_Texte fourni_.

Grâce à ce dispositif, au gel hydroalcoolique et aux masques obligatoires pour tous les spectateurs, l’Européen a pu rouvrir et rassurer ses spectateurs dès le 22 juin. « Après des mois à subir les blagues des gens dont ça n’est pas le métier, nous vous proposons de venir passer un moment en live ou sur les réseaux pour assister à des sketchs faits par de vrais professionnels », annonçait le théâtre.
Avec sa soirée « Retour vers la culture », l’Européen a relancé la machine. Le plateau proposé au public rassemblait des humoristes de renom, comme Bun Hay Mean ou encore Tania Dutel, et a fait salle comble, soit 240 fauteuils remplis sur 350 au total, jauge de sécurité de 30 % oblige.
« Une vingtaine de salles de spectacle partout en France m’ont déjà appelé pour connaître notre dispositif, on a innové, on s’est réinventé sans l’aide du gouvernement », ironise Sébastien Beslon.

_Données recueillies_.
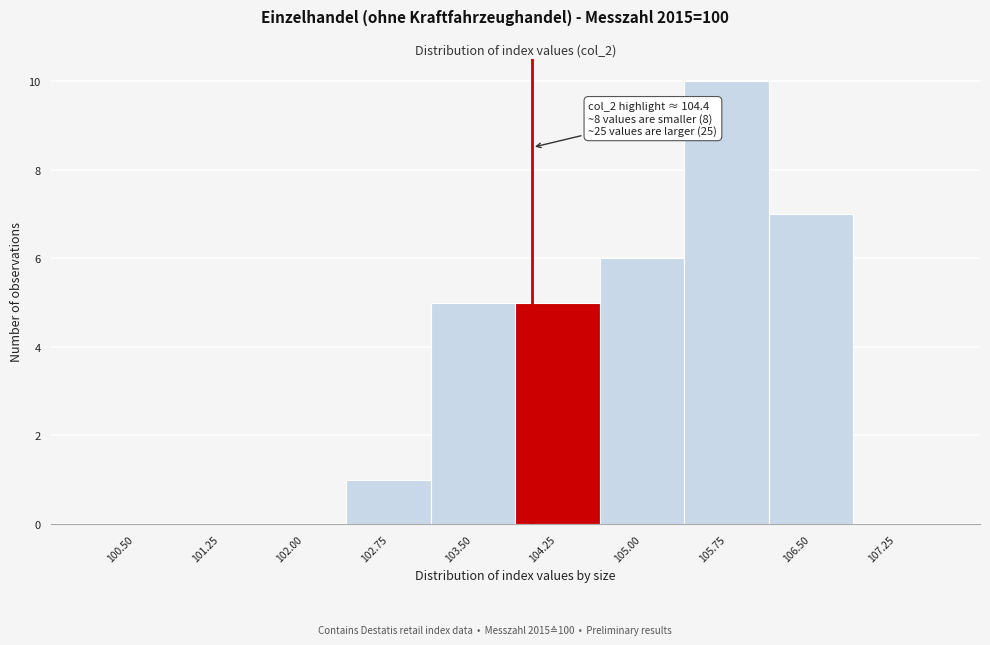

Reading left to right, list all the values displayed in this chart.

100.50=0	101.25=0	102.00=0	102.75=1	103.50=5	104.25=5	105.00=6	105.75=10	106.50=7	107.25=0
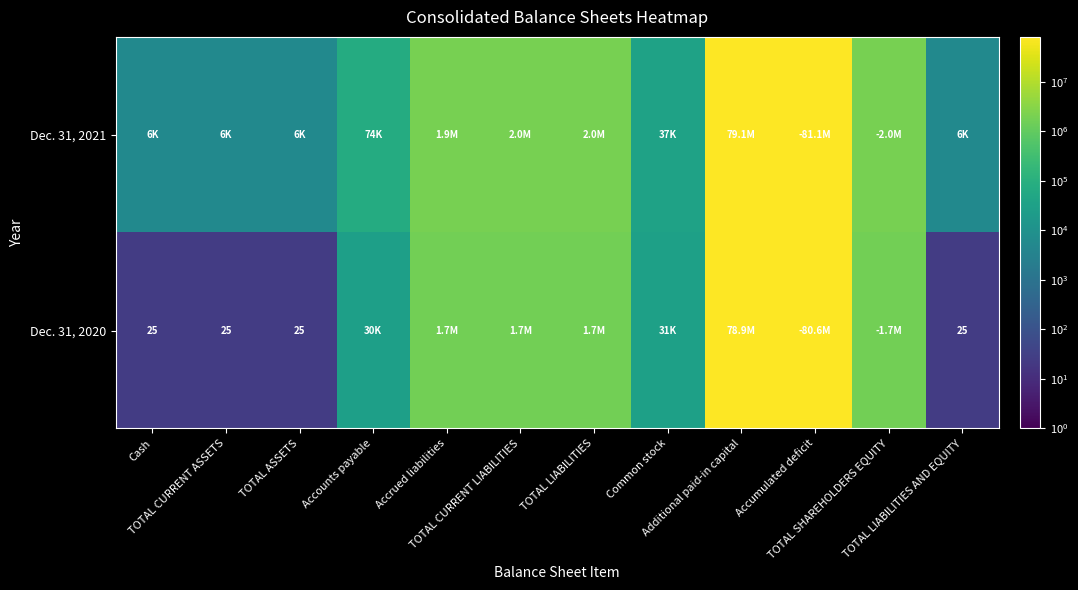

At which category does the chart reach its peak across all series?

Accumulated deficit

_Consignes de l'exercice_.
A: Recopiez le passage du texte fourni qui s'ouvre sur les mots contenant « Avec sa soirée » et se ferme sur « ironise Sébastien Beslon. ».
B: Répondez aux questions suivantes d'après le texte fourni :
(i) À partir de quelle date l'Européen a-t-il pu rouvrir ?
(ii) Combien de fauteuils ont été remplis lors de la soirée « Retour vers la culture » ?
(iii) Combien de salles de spectacle ont déjà appelé Sébastien Beslon pour connaître le dispositif ?
C: Relevez tous les nombres écrits en chiffres dans le texte fourni.
Appuyez-vous uniquement sur le texte fourni.

_Réponses dans l'ordre_.
A:
Avec sa soirée « Retour vers la culture », l’Européen a relancé la machine. Le plateau proposé au public rassemblait des humoristes de renom, comme Bun Hay Mean ou encore Tania Dutel, et a fait salle comble, soit 240 fauteuils remplis sur 350 au total, jauge de sécurité de 30 % oblige.
« Une vingtaine de salles de spectacle partout en France m’ont déjà appelé pour connaître notre dispositif, on a innové, on s’est réinventé sans l’aide du gouvernement », ironise Sébastien Beslon.

B:
(i) Le 22 juin.
(ii) 240 fauteuils, sur 350 au total.
(iii) Une vingtaine.

C: 22, 240, 350, 30 %